Fue mi turno de manifestar incredulidad.

—¿En serio? ¿No se distribuyó? No me lo creo. —Parecíamos cotorras.

—Es lo que me dijo Lorna. Se puso como una fiera. Creía que iba a ser su gran oportunidad, pero no pudo hacer nada.

—El vídeo que he visto se ha montado profesionalmente, tiene carátula comercial, de todo. Puede que invirtieran mucho dinero en la película. ¿Qué sabes de eso?

—Sólo lo que me contó Lorna. Puede que la empresa tuviera déficit o como cono se diga. ¿Y cómo es que has conseguido una copia?

—Se la mandaron a la madre.

Soltó una risotada.

—Me tomas el pelo. Qué fuerte. ¿Y a qué gilipollas se le ocurriría una cosa así?

—No lo sé aún. Espero averiguarlo. ¿Qué más puedes contarme?
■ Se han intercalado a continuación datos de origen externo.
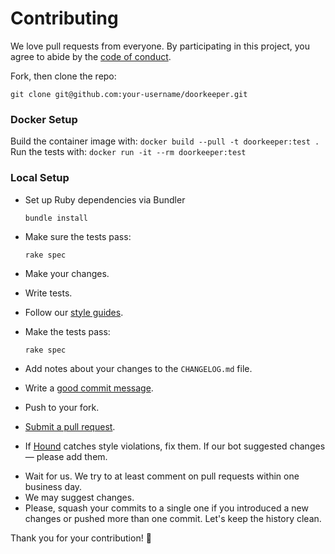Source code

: # Contributing

We love pull requests from everyone. By participating in this project, you agree
to abide by the [code of conduct](CODE_OF_CONDUCT.md).

Fork, then clone the repo:

    git clone git@github.com:your-username/doorkeeper.git

### Docker Setup

Build the container image with: `docker build --pull -t doorkeeper:test .`
Run the tests with: `docker run -it --rm doorkeeper:test`

### Local Setup

* Set up Ruby dependencies via Bundler

      bundle install

* Make sure the tests pass:

      rake spec

* Make your changes.
* Write tests.
* Follow our [style guides](.rubocop.yml).
* Make the tests pass:

      rake spec

* Add notes about your changes to the `CHANGELOG.md` file.

* Write a [good commit message][commit].
* Push to your fork.
* [Submit a pull request][pr].

[commit]: http://tbaggery.com/2008/04/19/a-note-about-git-commit-messages.html
[pr]: https://github.com/doorkeeper-gem/doorkeeper/compare/

* If [Hound] catches style violations, fix them. If our bot suggested changes — please add them.

[hound]: https://houndci.com

* Wait for us. We try to at least comment on pull requests within one business day.
* We may suggest changes.
* Please, squash your commits to a single one if you introduced a new changes or pushed more than
one commit. Let's keep the history clean.

Thank you for your contribution! :handshake:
—No, no. Tú preguntas y yo te contesto. Es que a mí, eso de pensar no se me da bien.

—¿Quién es Lester?

—Lester no tenía nada que ver con Lorna.

—Pero ¿quién es?

Me miró de reojo.

—¿Te importa mucho?

—Le tienes miedo y quiero saber por qué.

—Olvídalo. Estás malgastando el dinero.

—Digamos que puedo permitírmelo.

—Venga ya. ¿Con lo que ganas? Mentira.

—La verdad es que no sé cuánto cobras.

—Precio de amigos. Cincuenta dólares.

—¿La hora? —exclamé.

—¿Qué hora ni qué narices? Pero ¿de dónde sales tú? Cincuenta dólares el polvo. Ningún polvo dura una hora —dijo con actitud despectiva—. Si fuese por una hora me sentiría explotada.

—Entiendo que Lester es tu chulo.

—Vaya con la señora. Mi «chulo». ¿Quién te ha enseñado a hablar? Lester Dudley, Caraculo para los amigos, es mi administrador. Una especie de representante profesional.

—¿Representaba también a Lorna?

—Claro que no. Ya te lo he dicho, era una chica inteligente. Rechazó sus servicios.

—¿Crees que puede tener información sobre ella?

—En absoluto. No te molestes. Es un cabronazo que ni hecho a medida.

Medité unos momentos, pero ya había formulado las preguntas que tenía preparadas.

—Bueno. Creo que hemos terminado. ¿Me avisarás si se te ocurre alguna cosa?

—Claro —dijo—. Tú pones el dinero y yo le doy a la lengua… por así decirlo.

Cogí el bolso y saqué la billetera. Le di una tarjeta de visita tras apuntar en el dorso mi dirección particular y el teléfono. Por lo general no me gusta dar esta información, pero quería facilitarle las cosas al máximo. Conté el dinero que llevaba encima. Pensaba que se comportaría con generosidad y que me haría tarifa reducida, pero alargó la mano y no apartó los ojos mientras le ponía un billete tras otro en la palma. Le di hasta el último dólar que llevaba, incluso la calderilla que encontré en el fondo del bolso. No fue suficiente.

—No te preocupes. Ya me darás el resto.

—Te firmaré un pagaré —dije.

Declinó la oferta dando un manotazo al aire.

—Me fío de ti. —Se guardó el dinero en el bolsillo de la cazadora—. Me hacen gracia los hombres, ¿sabes? Todas esas fantasías que tienen sobre las putas. Lo he visto en los libros para adultos. Un tipo conoce a una puta que está de miedo: tetas como bombonas de butano, elegante ella y loca por tirárselo. Al final acaban en la cama y cuando él se va, ella no le cobra. Es un hombre maravilloso y ella no quiere cobrarle como hace con todo el mundo. Mentira podrida. Jamás he conocido a una puta que se trabaje gratis a un tipo. Además, joder con putas es una guarrería. Si el hombre piensa que es un regalo del cielo, merece lo que le echen.